Living Trust employs the kind of manicured imagery associated with the ultra-wealthy, recasting it in a new light: as a symbol of the artificiality, self-censorship, and bias, inherent in how this group represent themselves. Eight chapters, loosely referencing aspects of the lives of W.A.S.Ps— white wealthy, Americans — divide the publication: Daughters; Still Life; College Preparatory Schools – San Francisco Bay Area, California; Sierra — Gymnastics Routine; Protestant Suite; The Prince Family, Holland, Michigan; Performance Fleece; and Modesty.
The photographs, which comprise the various sections, are meticulously researched; many are staged — populated by paid models and actors cast from LA’s infinite pools of ‘talent’. “You have this enormous apparatus available to you,” explains Buck, “and it became important to me, conceptually too, for the relationship to be transactional: I was hiring their expertise”. A series of young girls playing lacrosse — all white, many with long, braided hair — transition into a sequence of lurid still lives — spirals of tangerine peel on a blue background; fennels scattered across pages. Later, images of raw seafood — tiers of fish and bursts of octopi — progress into photographs of a moneyed, white American family. The list goes on.
An even darker strand of inquiry weaves through the work exploring the fact that in a world where the realms of public and private increasingly blend, enough money can act to enforce the division between them. “Privacy is a luxury; it can be expensive to get and maintain, but we know it’s out there,” writes the American poet Lucy Ives, in one of the two essays that punctuate the book. “One of the ways we know this is on account of the photographic images that we know we do not have.”
The section ‘The Prince Family, Holland, Michigan’ explores this.

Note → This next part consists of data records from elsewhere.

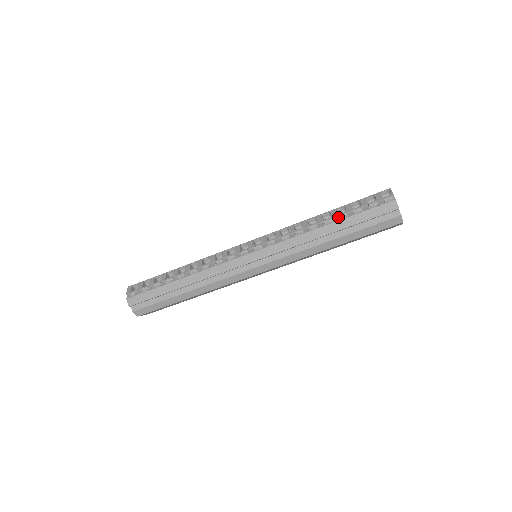
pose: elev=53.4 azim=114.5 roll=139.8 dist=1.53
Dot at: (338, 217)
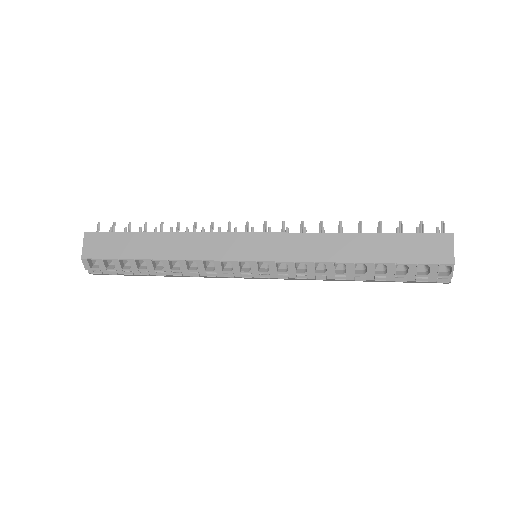
Dot at: (374, 276)
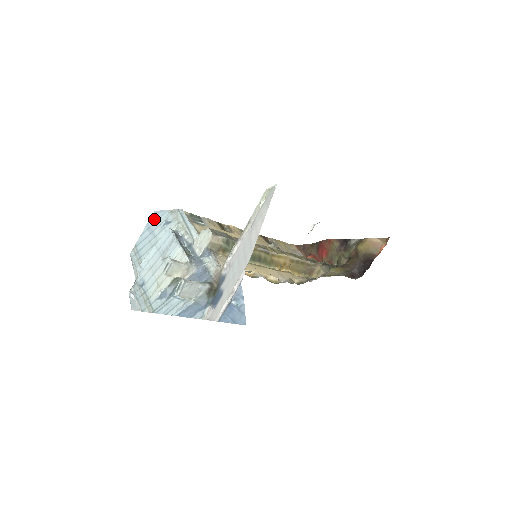
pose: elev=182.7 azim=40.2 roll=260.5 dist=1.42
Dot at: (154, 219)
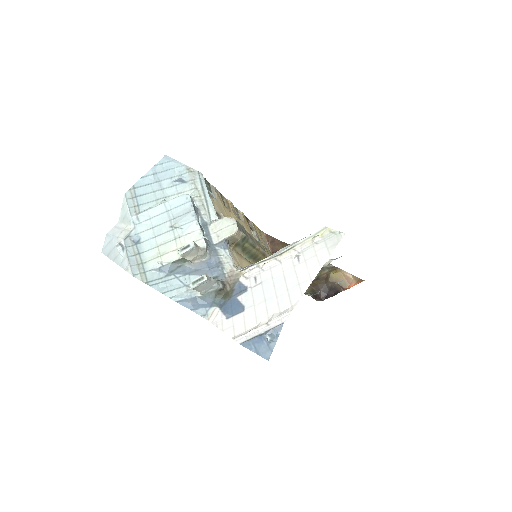
Dot at: (164, 165)
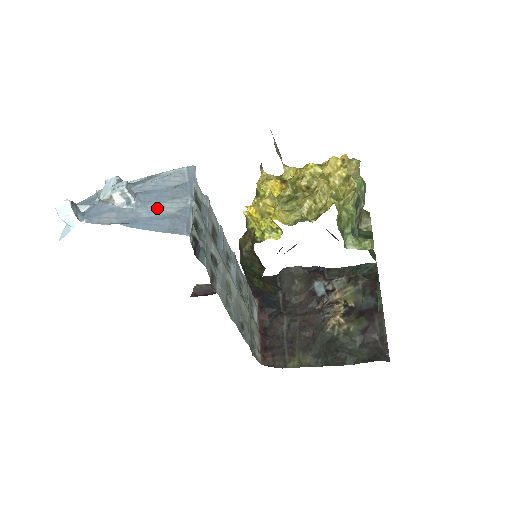
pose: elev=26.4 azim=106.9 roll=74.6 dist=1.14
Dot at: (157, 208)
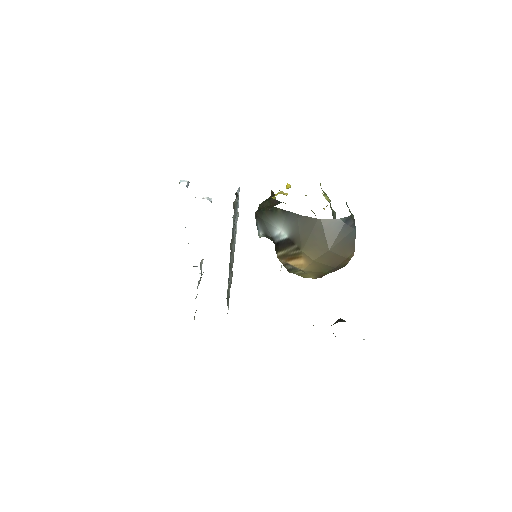
Dot at: occluded
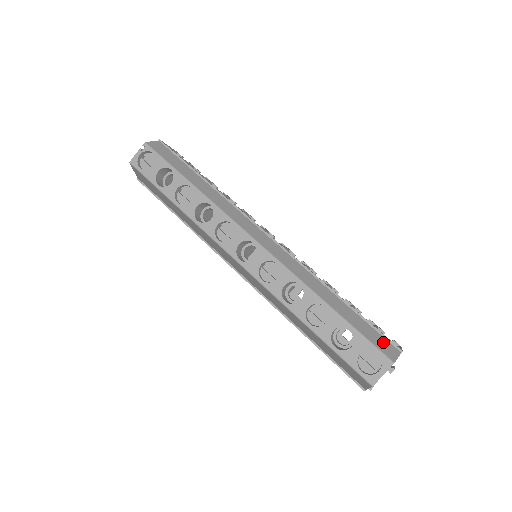
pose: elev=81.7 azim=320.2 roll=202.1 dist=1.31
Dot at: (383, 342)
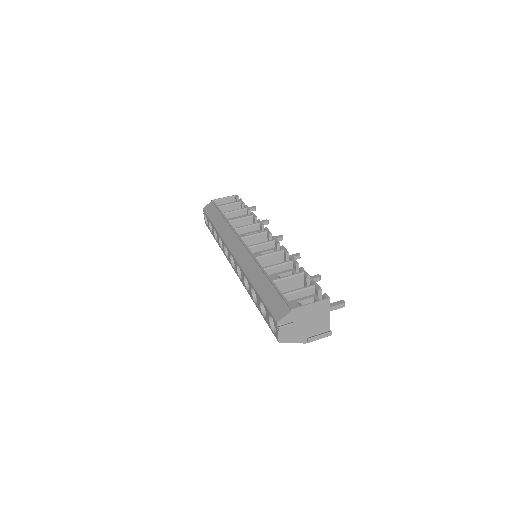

It comprises a series of images devoted to the current, and deeply unpopular, US Secretary of Education, Betsey DeVos, and her brother Erik Prince — the founder of the world’s most infamous private security company, Blackwater. “She is like a Thatcher-esque figure, from a billionaire family, and her brother is like a war criminal,” says Ellison, “the family has contributed insane amounts of money to shadowing Republican politics”. In 2017, during her confirmation hearing, DeVos, who also positions herself as a billionaire philanthropist, reluctantly revealed that collectively, over the years, her family had likely contributed around $200 million to the Republican party. During her time in office, DeVos has worked to dismantle the public school system, her brother, meanwhile, is implicated in the Nisour Square massacre of 2007, during which employees of Blackwater killed 17 Iraqi civilians and injured 20 while escorting a US embassy convoy.